Google DeepMind’s new AI tech will generate soundtracks for videos


Google’s DeepMind artificial intelligence lab is working on a new technology that can create audio recordings and even dialogue along with videos. It is in the laboratory shared his progress about a video-to-audio (V2A) technology project that can be paired with Google Veo and other video creation tools Sora from OpenAI. In a blog post, the DeepMind team explains that the system can understand raw pixels and combine that information with text prompts to create sound effects for what’s happening on the screen. Note that the tool can also be used to create soundtracks for traditional footage such as silent films and any other video without sound.

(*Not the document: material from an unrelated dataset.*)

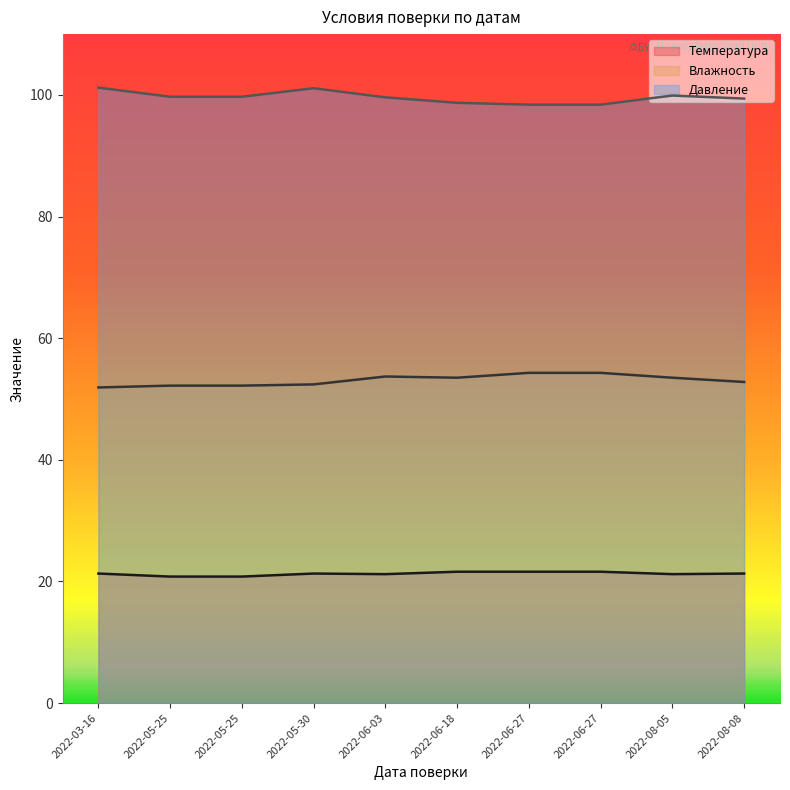

How many Давление values are between 98 and 99?

3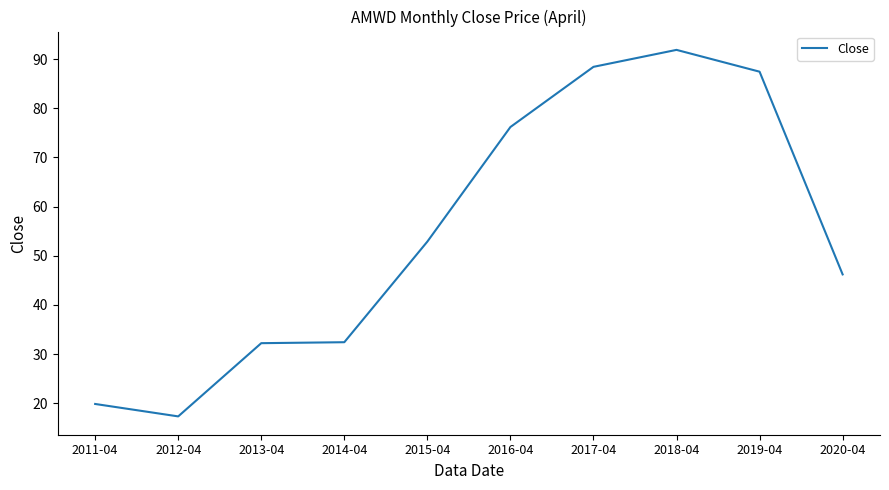

True or false: the data shows 11.3 at 2015-04.

False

DeepMind’s researchers trained the technology on artificial intelligence-generated annotations containing detailed descriptions and dialogue transcripts of videos, audios and sounds. By doing so, the technology learned to associate specific sounds with visual scenes, they said. whom TechCrunch notes that the DeepMind team isn’t the first to release an AI tool that can create sound effects — ElevenLabs one was released recently – and it won’t be the last. “Our research differs from existing video-audio solutions because it can understand raw pixels and adding text query is optional,” the team writes.

Although the text query is optional, it can be used to shape and improve the final product to be as accurate and realistic as possible. You can enter positive cues to direct the output toward the sounds you want, for example, or negative cues to steer it away from the sounds you don’t want. In the example below, the team used the prompt: “Cinematic, thriller, horror, music, tension, atmosphere, footsteps on concrete.

The researchers admit that they are still working to address the current limitations of V2A technology, such as the degradation of output audio quality that can occur when the source video contains distortions. They are still working on improving the lip sync for the generated dialogue. In addition, they promise to put the technology through “rigorous safety evaluations and testing” before releasing it to the world.